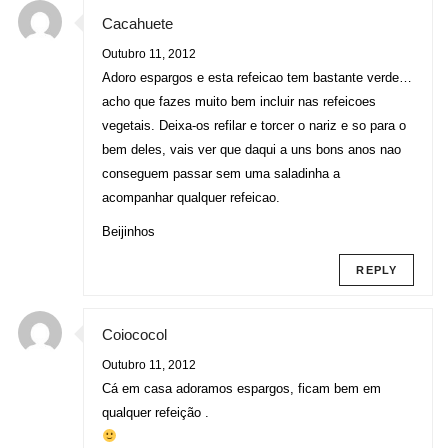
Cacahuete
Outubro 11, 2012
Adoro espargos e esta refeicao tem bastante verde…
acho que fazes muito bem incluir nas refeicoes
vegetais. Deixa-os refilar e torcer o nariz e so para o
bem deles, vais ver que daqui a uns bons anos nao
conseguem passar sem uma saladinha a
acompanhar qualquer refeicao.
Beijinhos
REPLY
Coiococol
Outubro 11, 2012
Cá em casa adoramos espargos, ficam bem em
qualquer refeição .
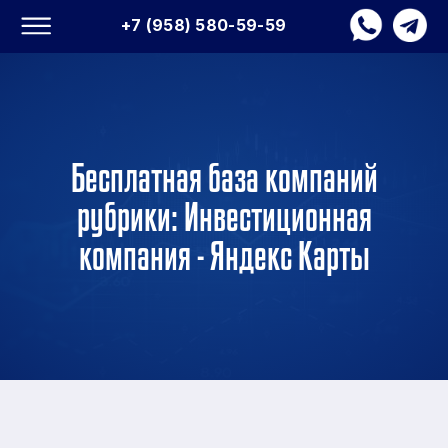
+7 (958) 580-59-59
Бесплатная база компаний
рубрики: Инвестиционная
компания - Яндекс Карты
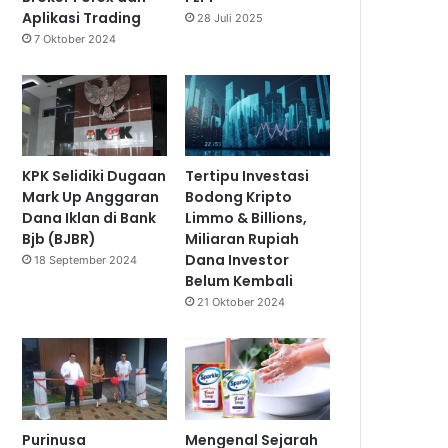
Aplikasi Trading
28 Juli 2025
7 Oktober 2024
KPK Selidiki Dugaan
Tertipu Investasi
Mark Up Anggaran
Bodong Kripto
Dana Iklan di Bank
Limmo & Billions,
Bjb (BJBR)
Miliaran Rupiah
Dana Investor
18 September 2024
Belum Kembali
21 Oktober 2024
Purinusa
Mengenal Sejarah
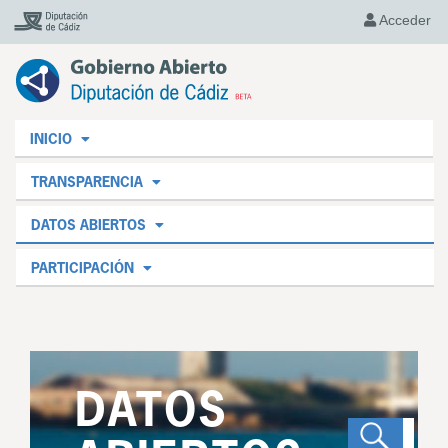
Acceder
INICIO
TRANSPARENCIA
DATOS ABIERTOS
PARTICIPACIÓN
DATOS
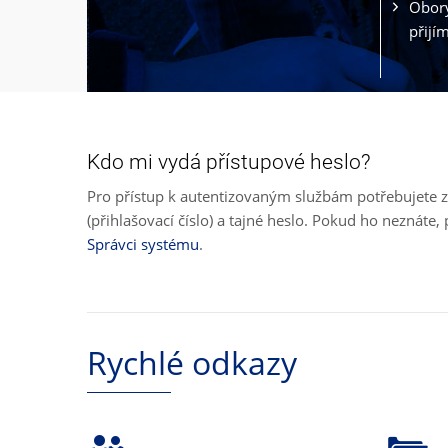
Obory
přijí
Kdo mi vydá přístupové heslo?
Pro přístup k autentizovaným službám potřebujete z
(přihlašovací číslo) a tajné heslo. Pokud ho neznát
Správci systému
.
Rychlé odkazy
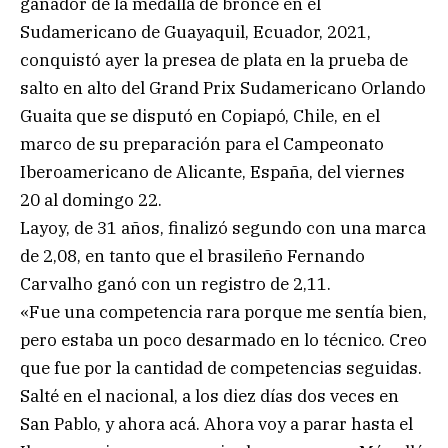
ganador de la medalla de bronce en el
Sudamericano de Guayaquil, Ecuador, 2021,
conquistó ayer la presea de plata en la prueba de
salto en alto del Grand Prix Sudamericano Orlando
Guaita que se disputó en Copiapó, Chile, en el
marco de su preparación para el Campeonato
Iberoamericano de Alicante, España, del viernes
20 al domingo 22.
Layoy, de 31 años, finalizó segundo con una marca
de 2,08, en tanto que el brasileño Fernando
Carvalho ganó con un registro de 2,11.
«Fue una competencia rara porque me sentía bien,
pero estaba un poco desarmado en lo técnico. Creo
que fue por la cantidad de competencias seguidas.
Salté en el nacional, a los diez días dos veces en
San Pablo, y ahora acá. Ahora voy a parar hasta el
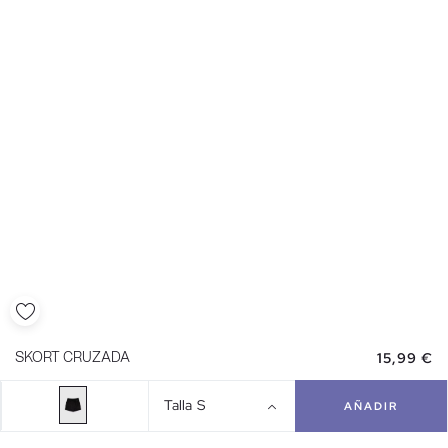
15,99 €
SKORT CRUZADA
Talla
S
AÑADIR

**Action item**
Copy in full every line above that contains the string "heslo". Matching is case-sensitive.

**Answer space**
Kdo mi vydá přístupové heslo?
(přihlašovací číslo) a tajné heslo. Pokud ho neznát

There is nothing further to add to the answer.